Grossman suggested instead that hooking up to the system be made mandatory both to insure protection of the area’s environment and to make the overall cost of the system cheaper for everyone.

With such issues yet to be considered, as well as needing to make a more careful reading of related documentation, board members decided to wait until just before the Oct. 17 date of town meeting to make a final decision whether or not to recommend the articles to voters.

Also last Tuesday night, board members chose to continue a hearing on proposed changes to the town’s bylaws governing the installation and maintenance of water wells.

Adopted in 2002 and last updated in 2006, the amended regulations consist mainly of the addition of definitions for such items as architectural wells, backflow prevention devices, and irrigation wells.

Other changes discussed last Tuesday included the location of suction or supply lines, testing of treatment systems used for improving the quality of water, and notification of abutters in cases where variances are being considered.

Finally, due to rising costs involved with legal notifications and employee insurance and cost of living increases, permit fees were raised from $60 to $75 for the Nashoba Boards of Health and from $20 to $30 for Groton’s Board of Health.
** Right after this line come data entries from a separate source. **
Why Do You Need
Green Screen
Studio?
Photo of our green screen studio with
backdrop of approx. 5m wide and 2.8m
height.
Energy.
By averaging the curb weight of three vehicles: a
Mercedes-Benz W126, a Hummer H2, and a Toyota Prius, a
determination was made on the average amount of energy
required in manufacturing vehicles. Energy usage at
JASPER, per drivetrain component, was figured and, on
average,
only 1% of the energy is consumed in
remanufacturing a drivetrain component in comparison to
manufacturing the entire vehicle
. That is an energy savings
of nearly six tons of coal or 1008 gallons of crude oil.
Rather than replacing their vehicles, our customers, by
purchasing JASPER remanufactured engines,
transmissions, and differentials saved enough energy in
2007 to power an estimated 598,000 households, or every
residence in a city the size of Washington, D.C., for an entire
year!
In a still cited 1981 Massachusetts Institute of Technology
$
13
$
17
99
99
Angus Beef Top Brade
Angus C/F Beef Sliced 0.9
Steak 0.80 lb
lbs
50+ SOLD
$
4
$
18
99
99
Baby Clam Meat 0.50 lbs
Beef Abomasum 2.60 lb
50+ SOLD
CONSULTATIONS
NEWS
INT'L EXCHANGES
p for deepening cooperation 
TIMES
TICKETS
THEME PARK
The BOH last Tuesday also voted to approve a number of variances to a plan to upgrade the septic system at the former Tarbell School in West Groton.

There, the conclusion of recent soil testing found that conditions were right for a septic upgrade and plans have moved forward to do just that. An article on the town meeting warrant will ask residents to appropriate funds to pay for the installation.

Last Tuesday’s vote by the board allowing a number of variances needed to make the project work including those dealing with offsets, soil testing, and shortened distances between inlets and outlets, will help to make the project work.